After years of being the victim of bullying, this mum has come up with a ‘bully proof’ plan to protect her kids. 

As a child, I was bullied almost every day of sixth grade. Mostly because I looked like a boy after a haircut went very, very wrong. But later on, it was because I was poor. It was discovered by one of the boys at school that I lived in Housing Commission, something I had not realised I was meant to either hide or be ashamed of. This however, was wonderful fodder for the school bully. Being poor was apparently something they could all agree, was both funny and worthy of their ridicule.

Back then of course there was no Internet. There was no keyboard to hide behind and nor did they seem to require one. They were quite happy to publicly ridicule, harass and torment me in person.

Looking back I can see how terrible and out of line this was. I was a KID and I was also, an easy target. I was weak and I lacked confidence. There were so many days I was actually frightened to get to school before the bell rang. If I did, that would mean I would be alone in that schoolyard, practically begging for their unwanted attention. My lunch hours were spent hiding in the school library, nose in a book, desperately wishing for the school holidays to begin.

Bullying is horrible for our kids

It all came to a head one day when a boy, surrounded by his posse, found me. The library was shut that day for whatever reason so I’d found a rock in the corner of the playground to sit upon to eat my lunch. That’s when he started calling me a ‘Shag on a rock’. Honestly, I didn’t even know what the hell that meant, but I knew it wasn’t complimentary. I was by this stage, so sad, so lost that I simply burst into tears. And I sobbed. Loudly. This attracted the teacher on duty who asked me what had happened and I told her, I couldn’t help it, it all came out. Subsequently, these boys were disciplined by the Principal. My mother was called to the office and the boys were made to apologise to me in person. We were only 12 years old but they were suddenly very aware and very ashamed of their actions.

By its definition, to bully means to use superior strength or influence to intimidate (someone), typically to force them to do something.

The thing is though, these boys (and the girls who were also along side of them and thought that they were hilarious) didn’t force me to do anything. Their end goal was simply to further their own feelings of superiority. They were essentially calling out a poor girl for being poor.

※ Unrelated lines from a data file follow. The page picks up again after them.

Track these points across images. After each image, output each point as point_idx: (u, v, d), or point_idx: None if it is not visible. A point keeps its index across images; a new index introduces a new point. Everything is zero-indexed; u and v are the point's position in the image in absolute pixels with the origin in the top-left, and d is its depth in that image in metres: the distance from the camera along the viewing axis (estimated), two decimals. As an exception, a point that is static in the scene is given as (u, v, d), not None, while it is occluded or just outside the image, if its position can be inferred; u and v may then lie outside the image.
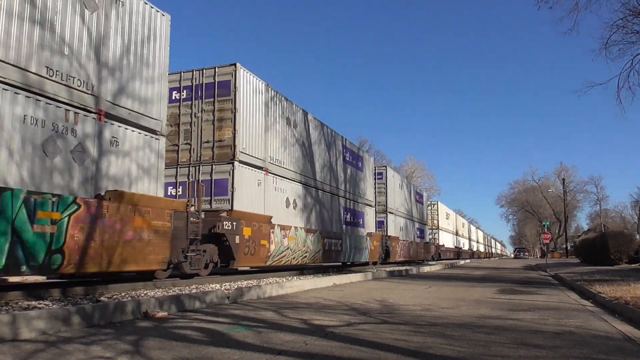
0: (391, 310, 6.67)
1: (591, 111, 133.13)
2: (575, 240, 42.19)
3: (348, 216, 19.53)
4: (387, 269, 17.62)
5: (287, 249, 13.90)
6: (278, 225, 13.40)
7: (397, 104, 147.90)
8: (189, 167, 12.23)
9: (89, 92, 8.09)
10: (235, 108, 12.02)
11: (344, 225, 18.98)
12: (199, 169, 12.11)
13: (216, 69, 12.36)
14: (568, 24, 45.21)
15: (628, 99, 27.98)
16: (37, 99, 7.17)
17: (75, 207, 7.29)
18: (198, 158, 12.20)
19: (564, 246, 60.52)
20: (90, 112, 8.06)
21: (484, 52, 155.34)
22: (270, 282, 10.21)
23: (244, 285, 9.27)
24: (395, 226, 27.16)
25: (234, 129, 11.95)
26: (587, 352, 4.06)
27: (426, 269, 21.85)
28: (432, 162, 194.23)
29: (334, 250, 17.46)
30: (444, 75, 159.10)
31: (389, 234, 25.40)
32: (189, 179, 12.08)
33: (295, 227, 14.60)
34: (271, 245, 12.92)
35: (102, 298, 6.90)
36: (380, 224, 25.20)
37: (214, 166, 11.95)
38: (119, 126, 8.68)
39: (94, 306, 5.08)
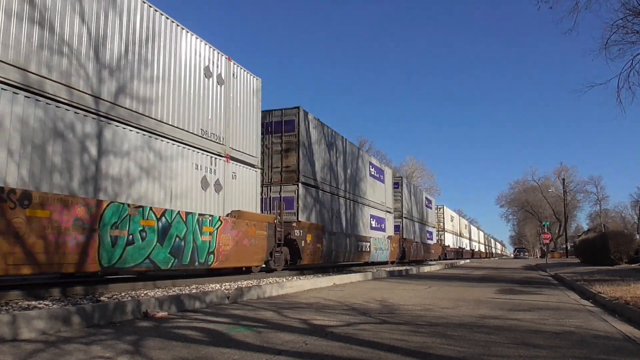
0: (391, 310, 6.67)
1: (591, 111, 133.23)
2: (575, 240, 42.22)
3: (374, 222, 22.82)
4: (387, 269, 17.70)
5: (334, 250, 17.41)
6: (327, 231, 16.83)
7: (397, 104, 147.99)
8: (262, 187, 14.67)
9: (221, 143, 11.46)
10: (298, 141, 15.20)
11: (371, 230, 22.27)
12: (270, 188, 15.13)
13: (283, 110, 15.55)
14: (568, 24, 45.26)
15: (628, 99, 28.00)
16: (204, 153, 10.73)
17: (219, 223, 10.70)
18: (269, 180, 15.23)
19: (564, 246, 60.54)
20: (221, 157, 11.38)
21: (484, 52, 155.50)
22: (270, 282, 10.20)
23: (244, 285, 9.26)
24: (409, 229, 30.49)
25: (298, 158, 15.12)
26: (587, 352, 4.06)
27: (426, 269, 21.87)
28: (432, 162, 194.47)
29: (365, 251, 20.82)
30: (443, 75, 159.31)
31: (404, 237, 28.66)
32: (262, 196, 14.60)
33: (339, 233, 18.10)
34: (324, 247, 16.31)
35: (102, 298, 6.90)
36: (397, 228, 28.20)
37: (282, 187, 15.09)
38: (236, 164, 11.98)
39: (94, 306, 5.08)
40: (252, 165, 12.71)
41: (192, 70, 10.51)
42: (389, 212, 25.65)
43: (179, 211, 9.52)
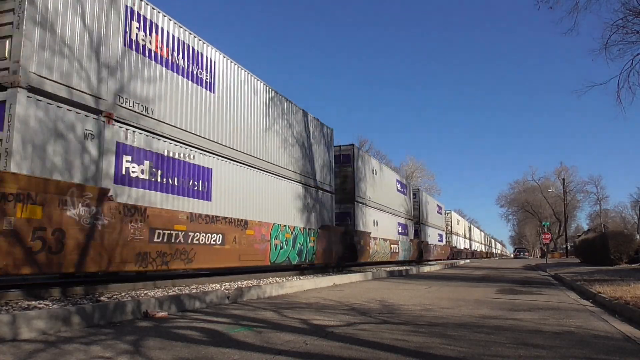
0: (391, 310, 6.67)
1: (591, 111, 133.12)
2: (575, 240, 42.20)
3: (400, 229, 27.76)
4: (387, 269, 17.73)
5: (377, 252, 22.24)
6: (372, 237, 21.38)
7: (397, 103, 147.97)
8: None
9: (314, 178, 16.31)
10: (353, 171, 20.08)
11: (398, 235, 27.10)
12: (333, 206, 18.57)
13: (341, 147, 20.15)
14: (568, 24, 45.23)
15: (628, 99, 27.99)
16: (308, 187, 15.77)
17: (317, 233, 15.84)
18: None
19: (564, 246, 60.47)
20: (313, 187, 16.16)
21: (484, 52, 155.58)
22: (270, 282, 10.20)
23: (244, 285, 9.27)
24: (425, 233, 35.55)
25: (353, 183, 19.96)
26: (587, 352, 4.06)
27: (426, 269, 21.90)
28: (432, 162, 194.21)
29: (395, 252, 25.81)
30: (444, 75, 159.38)
31: (422, 240, 33.54)
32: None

From that day onwards, my life got better. I wouldn’t say I was the popular girl, but they left me alone and I was left to forge my own way and make friends that understood and “got” me.

But how though, can we “bullyproof” our own children?

I have publicly written about my son who is Aspergers and the physical and verbal bullying he has been subjected to due to his obvious physical appearance and weakness. On the flipside, I also have another son who I fear will be a part of the problem if he’s not educated. So I’ve researched on both sides of the fence. And come up with the following 5 tips:


Have the conversation.

Outline exactly what a bully is. What behaviours a bully displays. Make them understand it is neither cool nor fun to make their classmates feel sad or upset because of either their physical appearance or social interactions. Tell them to watch out in the playground for someone who might just need a friend. And to always be inclusive.

Teach your child that there is no shame in asking for help.

Model kind, compassionate and confident behaviour.

Your children look to you to learn their behaviours. If you are actively kind and compassionate, they will only have this as their reference to model themselves on, especially in early life. This will also help them recognise the bullies when they start appearing in the schoolyard. It will also hopefully, give them the knowledge and strength to intervene when they spot this kind of behaviour.

Stay connected to your child in all ways, at all times.

Children are no longer just bullied in person. In fact, it is far more prevalent to be bullied online these days. One way to monitor this is to know what platforms your children have access to and are using. If you think your tween/teen doesn’t have a Facebook or Instagram account just because you’ve said they aren’t’ allowed, then I’m sorry, but you are seriously deluded. If they want it bad enough, they will get it. Instead of banning, just allow them to interact and have these platforms but be across them, understand how they operate and then MONITOR them. You’ll then know what to watch out for.

Teach your child that there is no shame in being frightened by a bully, in walking away, or in telling an adult and asking for help.

The thing is there is often a great deal of shame attached to being bullied. The child can think that it is their fault and not that of the perpetrator. This mindset needs to change. They need to feel comfortable to tell someone, hopefully you. They need to understand that they can speak with you or their teacher when they feel unsafe. And that there will be no negative consequences as a result.

Have the conversation about what a bully is and what a bully does.

Teach kids to intervene to prevent bullying when they see it.

It could be argued that if you don’t intervene when you see another being bullied, that you are no better than the bully yourself.  It’s hard because often, children are simply just trying to make their way through the maze that is school themselves without attracting unwanted attention. What they need to understand is that to stand up for someone who is being unfairly made of fun is a very brave thing to do. These tips won’t change your child’s life immediately. I think though, if we could all, as parents, make a concerted effort to just have the conversation with our children, then we are already heading in the right direction. To point out that they need to speak up if they are being bullied and similarly, if they suspect that their own child is part of the problem and possibly the bully, then this also needs to be addressed.

Teach your children to live and let live. That they won’t always like everyone that they meet but that’s okay, that they’re not supposed to. But you should always allow people to be the way they are without public or private ridicule.

What suggestions would you have for children, to avoid them being bullied or even becoming the bully?